No. A stock price can't go negative, or, that is, fall below zero. So an investor does not owe anyone money. They will, however, lose whatever money they invested in the stock if the stock falls to zero.

What are the best stocks to buy during a market crash? ›

Utility sector stocks are generally considered defensive investments and are often a preferred flight-to-safety play during economic downturns. Utility companies have stable and predictable demand and cash flows, as well as limited competition.

What is the 10 am rule in stock trading? ›

Some traders follow something called the "10 a.m. rule." The stock market opens for trading at 9:30 a.m., and the time between 9:30 a.m. and 10 a.m. often has significant trading volume. Traders that follow the 10 a.m. rule think a stock's price trajectory is relatively set for the day by the end of that half-hour.

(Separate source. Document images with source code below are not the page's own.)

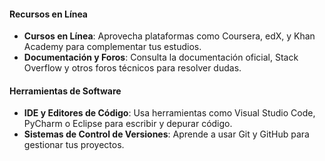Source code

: 
#### Recursos en Línea

- **Cursos en Línea**: Aprovecha plataformas como Coursera, edX, y Khan Academy para complementar tus estudios.
- **Documentación y Foros**: Consulta la documentación oficial, Stack Overflow y otros foros técnicos para resolver dudas.

#### Herramientas de Software

- **IDE y Editores de Código**: Usa herramientas como Visual Studio Code, PyCharm o Eclipse para escribir y depurar código.
- **Sistemas de Control de Versiones**: Aprende a usar Git y GitHub para gestionar tus proyectos.
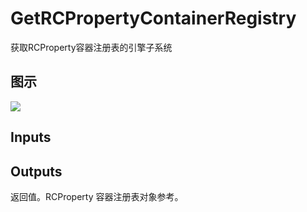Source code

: # GetRCPropertyContainerRegistry

获取RCProperty容器注册表的引擎子系统

## 图示

![]($-20221218-18553464.png)

## Inputs

## Outputs

返回值。RCProperty 容器注册表对象参考。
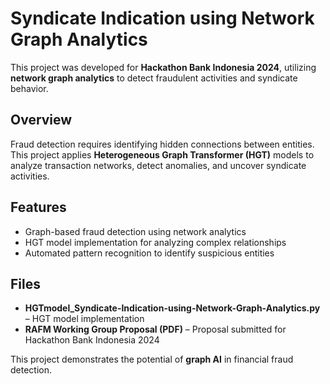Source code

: # Syndicate Indication using Network Graph Analytics  

This project was developed for **Hackathon Bank Indonesia 2024**, utilizing **network graph analytics** to detect fraudulent activities and syndicate behavior.  

## Overview  

Fraud detection requires identifying hidden connections between entities. This project applies **Heterogeneous Graph Transformer (HGT)** models to analyze transaction networks, detect anomalies, and uncover syndicate activities.  

## Features  

- Graph-based fraud detection using network analytics  
- HGT model implementation for analyzing complex relationships  
- Automated pattern recognition to identify suspicious entities  

## Files  

- **HGTmodel_Syndicate-Indication-using-Network-Graph-Analytics.py** – HGT model implementation  
- **RAFM Working Group Proposal (PDF)** – Proposal submitted for Hackathon Bank Indonesia 2024  

This project demonstrates the potential of **graph AI** in financial fraud detection.  
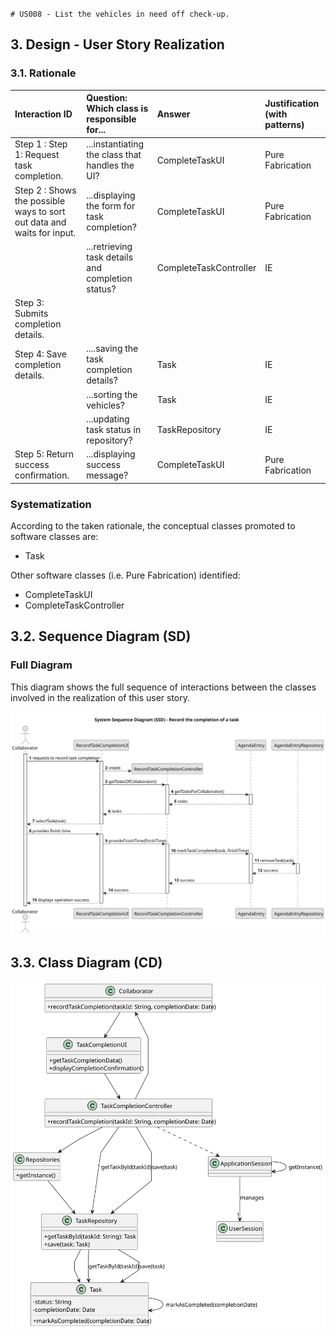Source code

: `# US008 - List the vehicles in need off check-up. 
`
## 3. Design - User Story Realization 

### 3.1. Rationale


| Interaction ID                                                          | Question: Which class is responsible for...                                            | Answer                | Justification (with patterns) |
|:------------------------------------------------------------------------|:---------------------------------------------------------------------------------------|:----------------------|:------------------------------|
| Step 1 : Step 1: Request task completion.  		                           | ...instantiating the class that handles the UI?                                        | CompleteTaskUI                      | Pure Fabrication              |
| Step 2 : Shows the possible ways to sort out data and  waits for input. | ...displaying the form for task completion?                                            | CompleteTaskUI    | Pure Fabrication              |
|                                                                         | 	...retrieving task details and completion status?						                               | CompleteTaskController         | IE                            |
| Step 3: Submits completion details.                                     |                                                                                        |                       |                               |
| Step 4: Save completion details.                                        | ....saving the task completion details?                                                | Task  | IE                            |
|                                                                         | ...sorting the vehicles?                                                               | Task | IE                            |
|                                                                         | ...updating task status in repository?                                                 |           TaskRepository            | 	IE                              |
| Step 5: Return success confirmation.                                    | ...displaying success message?                                                                                       | CompleteTaskUI         | Pure Fabrication              |

### Systematization ##

According to the taken rationale, the conceptual classes promoted to software classes are:

* Task 

Other software classes (i.e. Pure Fabrication) identified:

* CompleteTaskUI
* CompleteTaskController


## 3.2. Sequence Diagram (SD)



### Full Diagram

This diagram shows the full sequence of interactions between the classes involved in the realization of this user story.

![Sequence Diagram - Full](svg/us029-sequence-diagram-full.svg)


## 3.3. Class Diagram (CD)

![Class Diagram](svg/us029-class-diagram.svg)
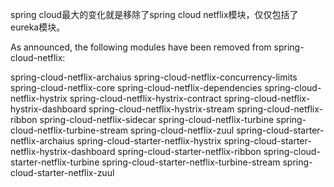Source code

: spring cloud最大的变化就是移除了spring cloud netflix模块，仅仅包括了eureka模块。

As announced, the following modules have been removed from spring-cloud-netflix:

spring-cloud-netflix-archaius
spring-cloud-netflix-concurrency-limits
spring-cloud-netflix-core
spring-cloud-netflix-dependencies
spring-cloud-netflix-hystrix
spring-cloud-netflix-hystrix-contract
spring-cloud-netflix-hystrix-dashboard
spring-cloud-netflix-hystrix-stream
spring-cloud-netflix-ribbon
spring-cloud-netflix-sidecar
spring-cloud-netflix-turbine
spring-cloud-netflix-turbine-stream
spring-cloud-netflix-zuul
spring-cloud-starter-netflix-archaius
spring-cloud-starter-netflix-hystrix
spring-cloud-starter-netflix-hystrix-dashboard
spring-cloud-starter-netflix-ribbon
spring-cloud-starter-netflix-turbine
spring-cloud-starter-netflix-turbine-stream
spring-cloud-starter-netflix-zuul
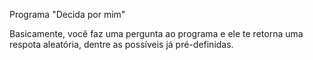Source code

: Programa "Decida por mim"

Basicamente, você faz uma pergunta ao programa e ele te retorna uma respota aleatória,
dentre as possíveis já pré-definidas.
 
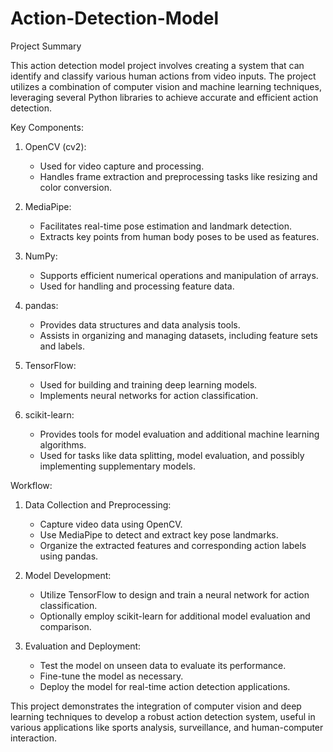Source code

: # Action-Detection-Model

Project Summary

This action detection model project involves creating a system that can identify and classify various human actions from video inputs. The project utilizes a combination of computer vision and machine learning techniques, leveraging several Python libraries to achieve accurate and efficient action detection.

Key Components:

1. OpenCV (cv2):
   - Used for video capture and processing.
   - Handles frame extraction and preprocessing tasks like resizing and color conversion.

2. MediaPipe:
   - Facilitates real-time pose estimation and landmark detection.
   - Extracts key points from human body poses to be used as features.

3. NumPy:
   - Supports efficient numerical operations and manipulation of arrays.
   - Used for handling and processing feature data.

4. pandas:
   - Provides data structures and data analysis tools.
   - Assists in organizing and managing datasets, including feature sets and labels.

5. TensorFlow:
   - Used for building and training deep learning models.
   - Implements neural networks for action classification.

6. scikit-learn:
   - Provides tools for model evaluation and additional machine learning algorithms.
   - Used for tasks like data splitting, model evaluation, and possibly implementing supplementary models.

 Workflow:

1. Data Collection and Preprocessing:
   - Capture video data using OpenCV.
   - Use MediaPipe to detect and extract key pose landmarks.
   - Organize the extracted features and corresponding action labels using pandas.

2. Model Development:
   - Utilize TensorFlow to design and train a neural network for action classification.
   - Optionally employ scikit-learn for additional model evaluation and comparison.

3. Evaluation and Deployment:
   - Test the model on unseen data to evaluate its performance.
   - Fine-tune the model as necessary.
   - Deploy the model for real-time action detection applications.

This project demonstrates the integration of computer vision and deep learning techniques to develop a robust action detection system, useful in various applications like sports analysis, surveillance, and human-computer interaction.
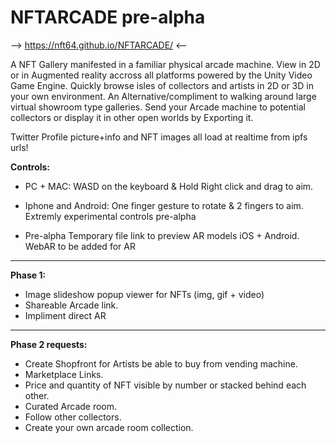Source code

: # NFTARCADE  pre-alpha
--> https://nft64.github.io/NFTARCADE/  <--

A NFT Gallery manifested in a familiar physical arcade machine.
View in 2D or in Augmented reality accross all platforms powered by the Unity Video Game Engine.
Quickly browse isles of collectors and artists in 2D or 3D in your own environment.  An Alternative/compliment to walking around large virtual showroom type galleries.  Send your Arcade machine to potential collectors or display it in other open worlds by Exporting it.

Twitter Profile picture+info and NFT images all load at realtime from ipfs urls!

**Controls:** 
* PC + MAC:  WASD on the keyboard & Hold Right click and drag to aim.
* Iphone and Android: One finger gesture to rotate & 2 fingers to aim. Extremly experimental controls pre-alpha

* Pre-alpha Temporary file link to preview AR models iOS + Android. WebAR to be added for AR

---------------
**Phase 1:**  
* Image slideshow popup viewer for NFTs  (img, gif + video)
* Shareable Arcade link.
* Impliment direct AR

---------------
**Phase 2 requests:**
* Create Shopfront for Artists be able to buy from vending machine. 
* Marketplace Links.
* Price and quantity of NFT visible by number or stacked behind each other.
* Curated Arcade room.
* Follow other collectors.
* Create your own arcade room collection.
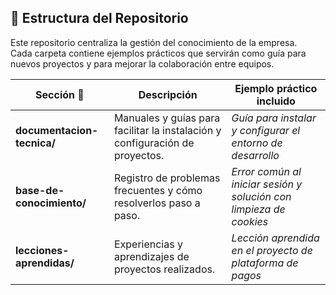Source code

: ## 📂 Estructura del Repositorio

Este repositorio centraliza la gestión del conocimiento de la empresa.  
Cada carpeta contiene ejemplos prácticos que servirán como guía para nuevos proyectos y para mejorar la colaboración entre equipos.

| Sección 📁 | Descripción | Ejemplo práctico incluido |
|------------|-------------|----------------------------|
| **documentacion-tecnica/** | Manuales y guías para facilitar la instalación y configuración de proyectos. |*Guía para instalar y configurar el entorno de desarrollo* |
| **base-de-conocimiento/** | Registro de problemas frecuentes y cómo resolverlos paso a paso. |*Error común al iniciar sesión y solución con limpieza de cookies* |
| **lecciones-aprendidas/** | Experiencias y aprendizajes de proyectos realizados. |*Lección aprendida en el proyecto de plataforma de pagos* |


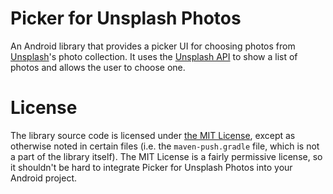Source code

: # Picker for Unsplash Photos
An Android library that provides a picker UI for choosing photos from [Unsplash](https://unsplash.com)'s photo collection.
It uses the [Unsplash API](https://api.unsplash.com/) to show a list of photos and allows the user to
choose one.

# License
The library source code is licensed under [the MIT License](https://opensource.org/licenses/MIT), except
as otherwise noted in certain files (i.e. the `maven-push.gradle` file, which is not a part of the library
itself). The MIT License is a fairly permissive license, so it shouldn't be hard to integrate Picker for
Unsplash Photos into your Android project.
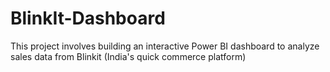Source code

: # BlinkIt-Dashboard
This project involves building an interactive Power BI dashboard to analyze sales data from Blinkit (India's quick commerce platform)
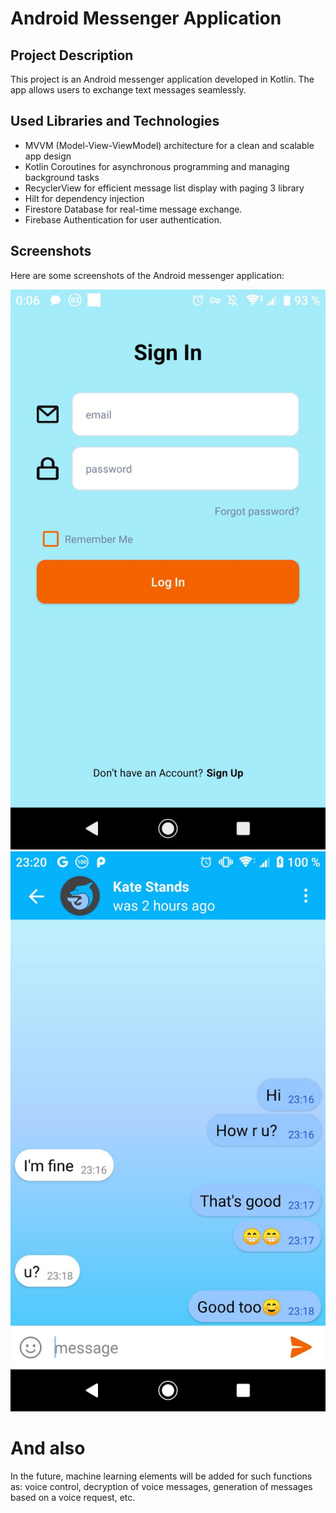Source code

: # Android Messenger Application

## Project Description

This project is an Android messenger application developed in Kotlin. The app allows users to exchange text messages seamlessly.


## Used Libraries and Technologies

- MVVM (Model-View-ViewModel) architecture for a clean and scalable app design
- Kotlin Coroutines for asynchronous programming and managing background tasks
- RecyclerView for efficient message list display with paging 3 library
- Hilt for dependency injection
- Firestore Database for real-time message exchange.
- Firebase Authentication for user authentication.

## Screenshots

Here are some screenshots of the Android messenger application:

![Screenshot 1](screenshots/1.jpg) ![Screenshot 2](screenshots/2.jpg)

# And also 

In the future, machine learning elements will be added for such functions as: voice control, decryption of voice messages, generation of messages based on a voice request, etc.

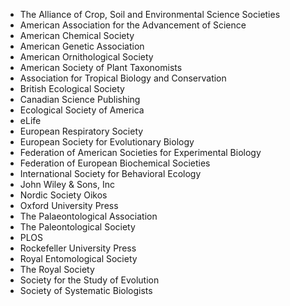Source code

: <ul class="member-list">
  <li>The Alliance of Crop, Soil and Environmental Science Societies</li>
  <li>American Association for the Advancement of Science</li>
  <li>American Chemical Society</li>
  <li>American Genetic Association</li>
  <li>American Ornithological Society</li>
  <li>American Society of Plant Taxonomists</li>
  <li>Association for Tropical Biology and Conservation</li>
  <li>British Ecological Society</li>
  <li>Canadian Science Publishing</li>
  <li>Ecological Society of America</li>
  <li>eLife</li>
  <li>European Respiratory Society</li>
  <li>European Society for Evolutionary Biology</li>
  <li>Federation of American Societies for Experimental Biology</li>
  <li>Federation of European Biochemical Societies</li>
  <li>International Society for Behavioral Ecology</li>
  <li>John Wiley &amp; Sons, Inc</li>
  <li>Nordic Society Oikos</li>
  <li>Oxford University Press</li>
  <li>The Palaeontological Association</li>
  <li>The Paleontological Society</li>
  <li>PLOS</li>
  <li>Rockefeller University Press</li>
  <li>Royal Entomological Society</li>
  <li>The Royal Society</li>
  <li>Society for the Study of Evolution</li>
  <li>Society of Systematic Biologists</li>
</ul>
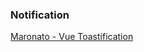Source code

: ### Notification

[Maronato - Vue Toastification](https://github.com/Maronato/vue-toastification/tree/main)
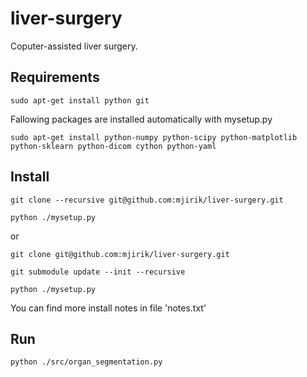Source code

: liver-surgery
=============

Coputer-assisted liver surgery. 

Requirements
------------

    sudo apt-get install python git 

Fallowing packages are installed automatically with mysetup.py

    sudo apt-get install python-numpy python-scipy python-matplotlib python-sklearn python-dicom cython python-yaml


Install
-------

    git clone --recursive git@github.com:mjirik/liver-surgery.git

    python ./mysetup.py

or

    git clone git@github.com:mjirik/liver-surgery.git

    git submodule update --init --recursive

    python ./mysetup.py

You can find more install notes in file 'notes.txt'


Run
---

    python ./src/organ_segmentation.py 

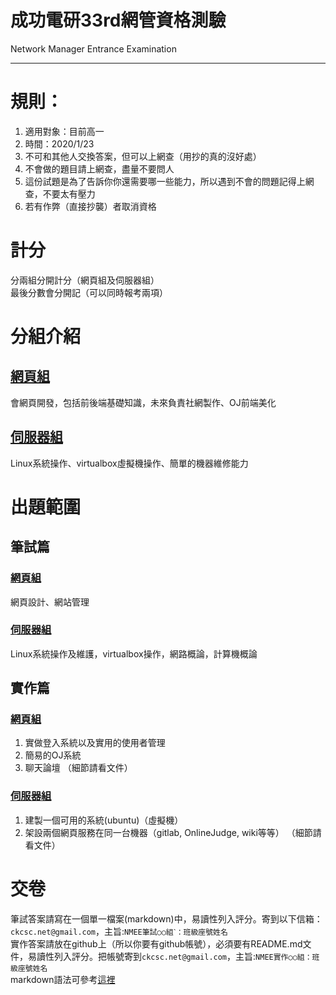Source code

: # 成功電研33rd網管資格測驗 #
Network Manager Entrance Examination

---

# 規則： #
1. 適用對象：目前高一
2. 時間：2020/1/23
3. 不可和其他人交換答案，但可以上網查（用抄的真的沒好處）
4. 不會做的題目請上網查，盡量不要問人
5. 這份試題是為了告訴你你還需要哪一些能力，所以遇到不會的問題記得上網查，不要太有壓力
6. 若有作弊（直接抄襲）者取消資格

# 計分 #
分兩組分開計分（網頁組及伺服器組）  
最後分數會分開記（可以同時報考兩項）

# 分組介紹 #
## [網頁組](./web/README.md) ##
會網頁開發，包括前後端基礎知識，未來負責社網製作、OJ前端美化

## [伺服器組](./server/README.md) ##
Linux系統操作、virtualbox虛擬機操作、簡單的機器維修能力

# 出題範圍 #
## 筆試篇 ##
### [網頁組](./web/written.md) ###
網頁設計、網站管理

### [伺服器組](./server/written.md) ###
Linux系統操作及維護，virtualbox操作，網路概論，計算機概論

## 實作篇 ##
### [網頁組](./web/practice.md) ###
1. 實做登入系統以及實用的使用者管理
2. 簡易的OJ系統
3. 聊天論壇
（細節請看文件）  

### [伺服器組](./server/practice.md) ###
1. 建製一個可用的系統(ubuntu)（虛擬機）
2. 架設兩個網頁服務在同一台機器（gitlab, OnlineJudge, wiki等等）
（細節請看文件）  

# 交卷 #
筆試答案請寫在一個單一檔案(markdown)中，易讀性列入評分。寄到以下信箱：`ckcsc.net@gmail.com`，主旨:`NMEE筆試○○組ˋ：班級座號姓名`  
實作答案請放在github上（所以你要有github帳號），必須要有README.md文件，易讀性列入評分。把帳號寄到`ckcsc.net@gmail.com`，主旨:`NMEE實作○○組：班級座號姓名`  
markdown語法可參考[這裡](https://markdown.tw)
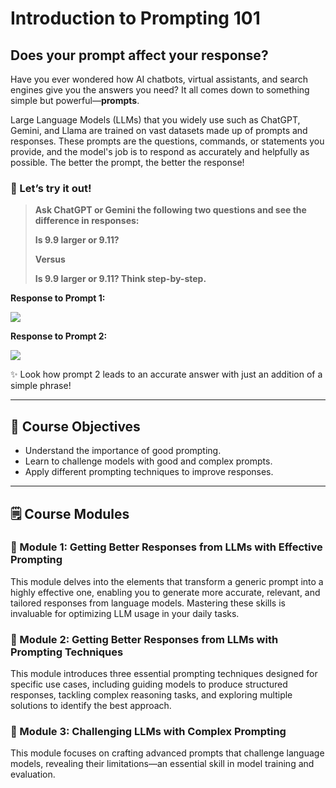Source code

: # Introduction to Prompting 101

## Does your prompt affect your response?

Have you ever wondered how AI chatbots, virtual assistants, and search engines give you the answers you need? It all comes down to something simple but powerful—**prompts**.

Large Language Models (LLMs) that you widely use such as ChatGPT, Gemini, and Llama are trained on vast datasets made up of prompts and responses. These prompts are the questions, commands, or statements you provide, and the model's job is to respond as accurately and helpfully as possible. The better the prompt, the better the response!

### 🤔 Let’s try it out!

> **Ask ChatGPT or Gemini the following two questions and see the difference in responses:**
>
> **Is 9.9 larger or 9.11?**
>
> **Versus**
>
> **Is 9.9 larger or 9.11? Think step-by-step.**

**Response to Prompt 1:**

<img src ="/Users/sakshamchoudhary/Desktop/Deccan_Courses/Images/Image_1.png">

**Response to Prompt 2:**

<img src ="/Users/sakshamchoudhary/Desktop/Deccan_Courses/Images/Image_2.png">

✨ Look how prompt 2 leads to an accurate answer with just an addition of a simple phrase!

---

## 🎯 Course Objectives

- Understand the importance of good prompting.
- Learn to challenge models with good and complex prompts.
- Apply different prompting techniques to improve responses.

---

## 🗒️ Course Modules

### 📌 Module 1: Getting Better Responses from LLMs with Effective Prompting

This module delves into the elements that transform a generic prompt into a highly effective one, enabling you to generate more accurate, relevant, and tailored responses from language models. Mastering these skills is invaluable for optimizing LLM usage in your daily tasks.

### 📌 Module 2: Getting Better Responses from LLMs with Prompting Techniques

This module introduces three essential prompting techniques designed for specific use cases, including guiding models to produce structured responses, tackling complex reasoning tasks, and exploring multiple solutions to identify the best approach.

### 📌 Module 3: Challenging LLMs with Complex Prompting

This module focuses on crafting advanced prompts that challenge language models, revealing their limitations—an essential skill in model training and evaluation.
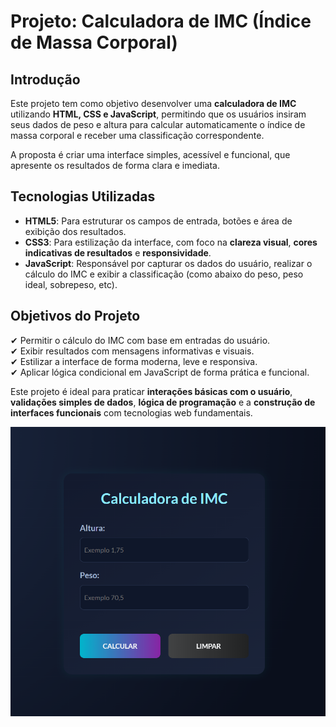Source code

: # **Projeto: Calculadora de IMC (Índice de Massa Corporal)**

## Introdução  
Este projeto tem como objetivo desenvolver uma **calculadora de IMC** utilizando **HTML, CSS e JavaScript**, permitindo que os usuários insiram seus dados de peso e altura para calcular automaticamente o índice de massa corporal e receber uma classificação correspondente.

A proposta é criar uma interface simples, acessível e funcional, que apresente os resultados de forma clara e imediata.


## Tecnologias Utilizadas  
- **HTML5**: Para estruturar os campos de entrada, botões e área de exibição dos resultados.  
- **CSS3**: Para estilização da interface, com foco na **clareza visual**, **cores indicativas de resultados** e **responsividade**.  
- **JavaScript**: Responsável por capturar os dados do usuário, realizar o cálculo do IMC e exibir a classificação (como abaixo do peso, peso ideal, sobrepeso, etc).

## Objetivos do Projeto  
✔ Permitir o cálculo do IMC com base em entradas do usuário.  
✔ Exibir resultados com mensagens informativas e visuais.  
✔ Estilizar a interface de forma moderna, leve e responsiva.  
✔ Aplicar lógica condicional em JavaScript de forma prática e funcional.  

Este projeto é ideal para praticar **interações básicas com o usuário**, **validações simples de dados**, **lógica de programação** e a **construção de interfaces funcionais** com tecnologias web fundamentais.

![Preview da Calculadora de IMC](./images/image.png)
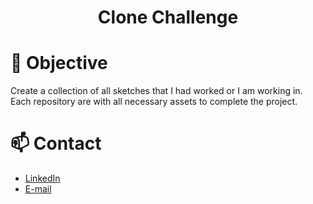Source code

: <h1 align='center'>Clone Challenge</h1>

# :dart: Objective
Create a collection of all sketches that I had worked or I am working in. Each repository are with all necessary assets to complete the project.

<!-- # :+1: Recomendations -->
<!-- > outros repositorios que podem ser usados para propositos similares -->
<!-- > ex.: app-ideas -->

<!-- # :warning: How to use -->
<!-- > explicar como usar o figma para extrair os dados e exportar imagens -->

<!-- # :open_file_folder: Challenges -->
<!-- > Adicionar niveis (fácil, médio, dificil), e duração do projeto (curto, médio, longo) -->

# :mailbox: Contact
  - <a target="_blank" href="https://www.linkedin.com/in/fernando-moraes-48a26916a/">LinkedIn</a>
  - <a target="_blank" href="mailto:fernandomoraes.lopes@gmail.com">E-mail</a>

What is the 7 percent sell rule? ›

That brings us to the cardinal rule of selling. Always sell a stock it if falls 7%-8% below what you paid for it. This basic principle helps you always cap your potential downside.

What is the best day to sell stocks? ›

If Monday may be the best day of the week to buy stocks, then Thursday or early Friday may be the best day to sell stock—before prices dip.

Should you sell stocks when they are up or down? ›

Don't let a loss get to you — either mentally or financially. If you don't sell too early, you'll sell too late. To lock in solid gains, sell while your stock is still going up.

Top Articles
Latest Posts
Article information

Author: Mrs. Angelic Larkin

Last Updated:

Views: 6170

Rating: 4.7 / 5 (47 voted)

Reviews: 94% of readers found this page helpful

Author information

Name: Mrs. Angelic Larkin

Birthday: 1992-06-28

Address: Apt. 413 8275 Mueller Overpass, South Magnolia, IA 99527-6023

Phone: +6824704719725

Job: District Real-Estate Facilitator

Hobby: Letterboxing, Vacation, Poi, Homebrewing, Mountain biking, Slacklining, Cabaret

Introduction: My name is Mrs. Angelic Larkin, I am a cute, charming, funny, determined, inexpensive, joyous, cheerful person who loves writing and wants to share my knowledge and understanding with you.